Menurutnya, media sosial sekarang menyediakan kesempatan bagi siapapun untuk melakukan mobilitas vertikal. Media sosial, lanjutnya, berubah statusnya dari yang biasa membuatnya populer atau disebut micro celebrity. Karena media sosial, orang biasa yang bukan siapa-siapa menjadi terkenal.

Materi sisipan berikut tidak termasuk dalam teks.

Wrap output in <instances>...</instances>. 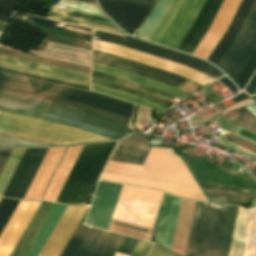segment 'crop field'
Wrapping results in <instances>:
<instances>
[{
	"label": "crop field",
	"instance_id": "27",
	"mask_svg": "<svg viewBox=\"0 0 256 256\" xmlns=\"http://www.w3.org/2000/svg\"><path fill=\"white\" fill-rule=\"evenodd\" d=\"M254 1L255 0H242L227 32L222 37L218 45L215 47L211 55L208 57L209 61L217 65V63L237 35Z\"/></svg>",
	"mask_w": 256,
	"mask_h": 256
},
{
	"label": "crop field",
	"instance_id": "36",
	"mask_svg": "<svg viewBox=\"0 0 256 256\" xmlns=\"http://www.w3.org/2000/svg\"><path fill=\"white\" fill-rule=\"evenodd\" d=\"M0 90L3 91H8V92H12V93H17V94H22V95H27V96H32V97H36V98H41V99H46V100H50V101H54V102H58V103H62V104H66V105H70V106H74V107H78V108H82V109H86L89 111H93L99 114H103L106 116H110L113 118H117L123 121H129V118H125L119 115H115L109 112H105L99 109H95L89 106H85V105H81V104H77V103H73V102H68V101H64V100H59V99H55V98H51V97H46V96H42V95H38V94H33V93H29V92H24V91H20V90H16V89H11V88H7V87H3L0 86Z\"/></svg>",
	"mask_w": 256,
	"mask_h": 256
},
{
	"label": "crop field",
	"instance_id": "35",
	"mask_svg": "<svg viewBox=\"0 0 256 256\" xmlns=\"http://www.w3.org/2000/svg\"><path fill=\"white\" fill-rule=\"evenodd\" d=\"M91 83L101 85V86H104V87H107V88H111V89H114V90H117V91H121V92H124V93H127V94H131V95H134V96H137V97H141V98H144V99H147V100H151V101H154L158 104H161V105H163L167 108H169L170 106L173 105V103L168 102V101H166L164 99H161L159 97L149 95V94H146V93H143V92H139V91H136V90H133V89H130V88H126V87H123V86H120V85H117V84H113V83H110V82H107V81H103V80H100V79H97V78L92 77Z\"/></svg>",
	"mask_w": 256,
	"mask_h": 256
},
{
	"label": "crop field",
	"instance_id": "38",
	"mask_svg": "<svg viewBox=\"0 0 256 256\" xmlns=\"http://www.w3.org/2000/svg\"><path fill=\"white\" fill-rule=\"evenodd\" d=\"M79 4H81V6H79ZM54 7H59V8H63V9H68V10L78 11V12H82V13L106 17L98 9L97 6L85 4V3H81V2H76V1H72V0H59V2Z\"/></svg>",
	"mask_w": 256,
	"mask_h": 256
},
{
	"label": "crop field",
	"instance_id": "45",
	"mask_svg": "<svg viewBox=\"0 0 256 256\" xmlns=\"http://www.w3.org/2000/svg\"><path fill=\"white\" fill-rule=\"evenodd\" d=\"M124 237L113 234L101 256H114Z\"/></svg>",
	"mask_w": 256,
	"mask_h": 256
},
{
	"label": "crop field",
	"instance_id": "25",
	"mask_svg": "<svg viewBox=\"0 0 256 256\" xmlns=\"http://www.w3.org/2000/svg\"><path fill=\"white\" fill-rule=\"evenodd\" d=\"M65 147L49 148L24 199H40Z\"/></svg>",
	"mask_w": 256,
	"mask_h": 256
},
{
	"label": "crop field",
	"instance_id": "46",
	"mask_svg": "<svg viewBox=\"0 0 256 256\" xmlns=\"http://www.w3.org/2000/svg\"><path fill=\"white\" fill-rule=\"evenodd\" d=\"M0 71L9 72V73L17 74V75H22V76H26V77H30V78H35V79H39V80H44V81H48V82H52V83H57V84L70 86V87H74V88H79V89H84V90L89 91V88L83 87V86H78V85H74V84H69V83H65V82H60V81H56V80H51V79H47V78H42V77L29 75V74H25V73H20V72H16V71H11V70H7V69H2V68H0Z\"/></svg>",
	"mask_w": 256,
	"mask_h": 256
},
{
	"label": "crop field",
	"instance_id": "2",
	"mask_svg": "<svg viewBox=\"0 0 256 256\" xmlns=\"http://www.w3.org/2000/svg\"><path fill=\"white\" fill-rule=\"evenodd\" d=\"M47 101L0 91V110L40 119ZM43 120L82 128L100 135L117 139L133 132L128 123L86 110L48 102Z\"/></svg>",
	"mask_w": 256,
	"mask_h": 256
},
{
	"label": "crop field",
	"instance_id": "10",
	"mask_svg": "<svg viewBox=\"0 0 256 256\" xmlns=\"http://www.w3.org/2000/svg\"><path fill=\"white\" fill-rule=\"evenodd\" d=\"M94 39L112 43V44H117L130 49H134V50L148 53L154 56H158V57L172 60L178 63H182L192 68H195L199 71H202L215 79L221 76H224L221 72H219L218 70L206 64L203 61L196 60L192 57L179 54L162 47L150 45L145 42H141V41H137V40H133V39H129V38L97 31V30H94Z\"/></svg>",
	"mask_w": 256,
	"mask_h": 256
},
{
	"label": "crop field",
	"instance_id": "31",
	"mask_svg": "<svg viewBox=\"0 0 256 256\" xmlns=\"http://www.w3.org/2000/svg\"><path fill=\"white\" fill-rule=\"evenodd\" d=\"M65 208L66 206L55 205L54 209L52 210L51 214L49 215L48 219L46 220L45 224L43 225L42 229L40 230L39 234L37 235L25 256H38Z\"/></svg>",
	"mask_w": 256,
	"mask_h": 256
},
{
	"label": "crop field",
	"instance_id": "11",
	"mask_svg": "<svg viewBox=\"0 0 256 256\" xmlns=\"http://www.w3.org/2000/svg\"><path fill=\"white\" fill-rule=\"evenodd\" d=\"M93 55H96V63L99 65L108 66L118 69L133 75H137L155 82H159L174 88L180 87L188 79L162 69L138 63L115 55L93 50ZM93 63V62H92Z\"/></svg>",
	"mask_w": 256,
	"mask_h": 256
},
{
	"label": "crop field",
	"instance_id": "29",
	"mask_svg": "<svg viewBox=\"0 0 256 256\" xmlns=\"http://www.w3.org/2000/svg\"><path fill=\"white\" fill-rule=\"evenodd\" d=\"M82 146L69 147L43 200L55 202Z\"/></svg>",
	"mask_w": 256,
	"mask_h": 256
},
{
	"label": "crop field",
	"instance_id": "7",
	"mask_svg": "<svg viewBox=\"0 0 256 256\" xmlns=\"http://www.w3.org/2000/svg\"><path fill=\"white\" fill-rule=\"evenodd\" d=\"M162 195L123 185L112 218L151 229Z\"/></svg>",
	"mask_w": 256,
	"mask_h": 256
},
{
	"label": "crop field",
	"instance_id": "42",
	"mask_svg": "<svg viewBox=\"0 0 256 256\" xmlns=\"http://www.w3.org/2000/svg\"><path fill=\"white\" fill-rule=\"evenodd\" d=\"M17 200L2 198L0 202V231L17 205Z\"/></svg>",
	"mask_w": 256,
	"mask_h": 256
},
{
	"label": "crop field",
	"instance_id": "49",
	"mask_svg": "<svg viewBox=\"0 0 256 256\" xmlns=\"http://www.w3.org/2000/svg\"><path fill=\"white\" fill-rule=\"evenodd\" d=\"M148 256H178V255H175L167 250H164V249L154 245L152 250L148 254Z\"/></svg>",
	"mask_w": 256,
	"mask_h": 256
},
{
	"label": "crop field",
	"instance_id": "33",
	"mask_svg": "<svg viewBox=\"0 0 256 256\" xmlns=\"http://www.w3.org/2000/svg\"><path fill=\"white\" fill-rule=\"evenodd\" d=\"M92 70L104 72V73L111 74V75H114V76H117V77H121V78L130 80V81H134V82H137V83H140V84H143V85H147V86H150V87H153V88H157V89L163 90V91H165L169 94H172V95H174V96H176L180 99H182L185 95H187V94H185L181 91L175 90V89L170 88L168 86H165V85H162V84H159V83H155V82H152V81L140 78V77H136V76H133V75H130V74L118 71V70H114V69H111V68H108V67L92 64Z\"/></svg>",
	"mask_w": 256,
	"mask_h": 256
},
{
	"label": "crop field",
	"instance_id": "30",
	"mask_svg": "<svg viewBox=\"0 0 256 256\" xmlns=\"http://www.w3.org/2000/svg\"><path fill=\"white\" fill-rule=\"evenodd\" d=\"M252 210L239 207L229 256H243Z\"/></svg>",
	"mask_w": 256,
	"mask_h": 256
},
{
	"label": "crop field",
	"instance_id": "37",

“Nah, itu membentuk mimpi bagi anak-anak. Untuk menerobos popularitas melalui jalan pintas, seperti membuat konten TikTok, foto Instagram, dan vlog yang dirasa membuat mereka terkenal dengan cepat, ” ujar dosen mata kuliah Sosiologi Anak.
Fenomena Aksi Hadang Truk
Menurut Prof Bagong, fenomena hadang truk berkaitan dengan subkultur anak-anak yang sok jagoan. Pada kalangan remaja, mereka ingin menunjukkan identitas sosialnya, termasuk berani melawan bahaya, menentang norma, lalu diekspresikan lewat membuat konten tanpa menyadari risiko keselamatan nyawanya.
Menjawab perihal orang tua yang seolah olah tidak tahu, Dekan FISIP UNAIR juga menyebutkan terdapat kesenjangan budaya antara orang tua dan anak-anak yang disebabkan perbedaan generasi. Sebagian besar orang tua, sambungnya, tidak mengetahui aktivitas anaknya dengan konten, sehingga kurang pengawasan dalam bidang tersebut.
Baca juga:
Gugatan Mahasiswa UKI Ditolak oleh MK
|
Ajak Anak Melakukan Aktivitas Bermanfaat
Untuk mencegah atau mengatasi challenge yang serupa, Prof Bagong menyarankan untuk mengajak anak melakukan aktivitas yang bermanfaat. Menurutnya, ada namanya kampanye bijak bermedia sosial. Anak-anak yang sudah terlanjur itu, perlu pengawasan dari sekitarnya, khususnya orang tua.
“Untuk ikut mengawasi dan mencegah supaya para remaja tidak melakukan tindakan yang keliru dalam bermedia sosial. Hal itu memang membutuhkan orang terdekat, yang lebih memiliki kesadaran literasi, agar tidak terjadi, ” jelasnya.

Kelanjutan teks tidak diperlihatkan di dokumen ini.